Jul
29
Written by:
administrator
7/29/2010
Fitchburg, WI (July 20, 2010) - A new method of populating electronic medical records (EMRs) that pulls patient information directly from a medical transcription enables physicians to keep their daily workflow the same, according to a white paper released today by Emdat, a provider of web-based medical transcription software.
Most EMR systems on the market today require physicians to personally scroll through an extensive list of checkboxes for every patient they see. As a result they're forced to spend a large part of their day entering data into a computer. Entitled "Facilitate EMR Success: Discrete Reportable Transcription Shifts Documentation Burden Off Physicians," the white paper cites a finding by the AC Group, a health care technology consultancy, that a physician who sees 40 patients a day will spend an average of 140 minutes entering patient data.
By contrast, Emdat's Discrete accurate Reportable Transcription, or DaRT, allows physicians using an EMR system to maintain their daily workflow and focus on patient care. Doctors can continue to dictate their patient notes orally and send them to a medical transcriptionist, a process that takes an average of only 30 minutes a day. When the transcriptionist types out the dictation using Emdat's web-based platform, DaRT "tags" discrete information contained within the note – for instance symptoms or lab values – providers can create reports and search data within a patient's record just as they would if they entered the information themselves.
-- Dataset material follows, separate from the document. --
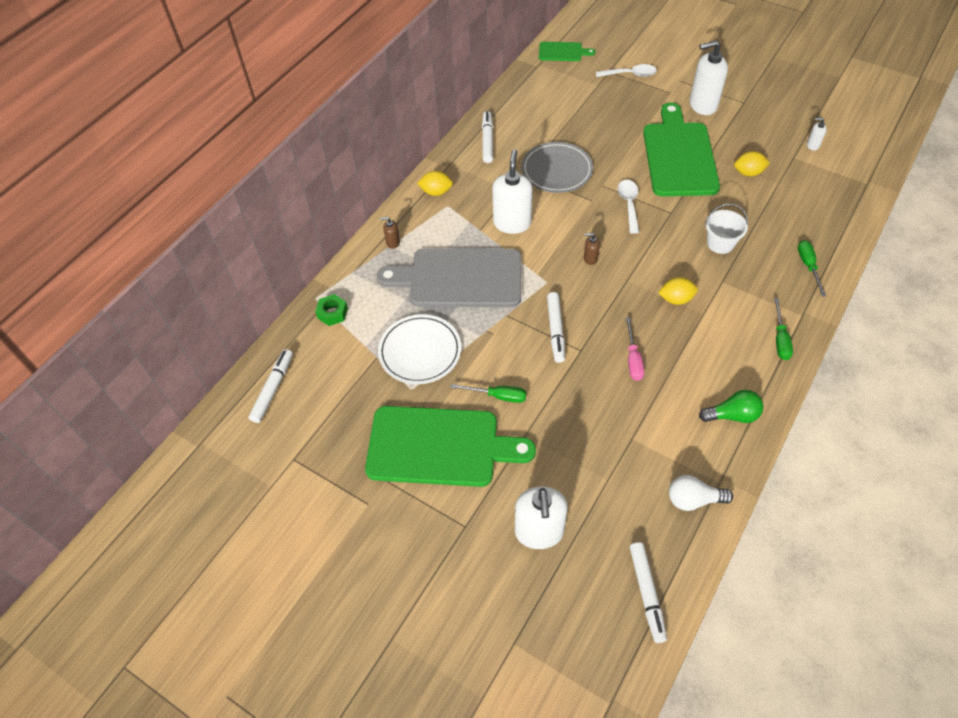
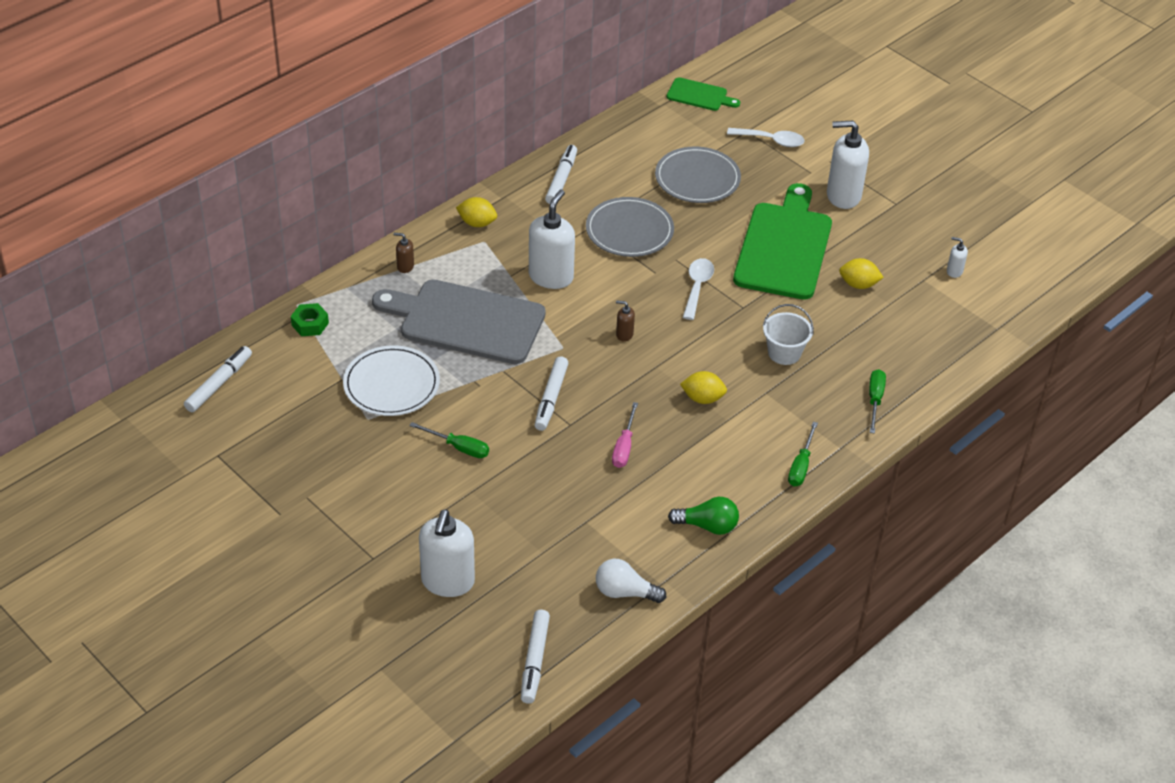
camera: 10 degrees right, 10 degrees down
green cutting board [365,406,536,487] -> none
none -> grey plate [655,147,741,203]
While hospitals and clinics have been slow to adopt full-scale EMRs to date, eligible providers can receive federal incentives for doing so, beginning in 2011.
"While legislation taking effect next year is designed to defray the upfront cost of electronic records, providers will still need to find ways to use these systems efficiently," said Emdat CEO Randy Olver. "DaRT helps make EMRs a feasible long-term option by transferring data entry responsibilities away from medical personnel."
One of the potential benefits of DaRT is increased 'buy-in' from physicians, who receive the benefits of electronic records without having to do extensive clerical work, according to the white paper. DaRT was formally launched earlier this year and is compatible with most major EMR vendors.
The document also cites several benefits to the usefulness and integrity of patient records. Unlike standalone EMRs that rely on physicians using a "point and click" method of data entry, DaRT supplies discrete data as well as a narrative note. Therefore, other doctors have access to a more contextual, meaningful summary of previous patient encounters.
In addition, DaRT keeps medical transcriptionists involved in the creation of a patient note, which helps eliminate physician errors. The white paper points to a recent study in which MTs identified mistakes – many of them critical – in 33 percent of physician-created dictations.
"Having information reviewed before it becomes part of the record is consistent with EMR vendors' mission of improving the quality of patient records," the paper says.
The Emdat white paper, "Facilitate EMR Success: Discrete Reportable Transcription Shifts Documentation Burden Off Physicians," is available for download on the Emdat website.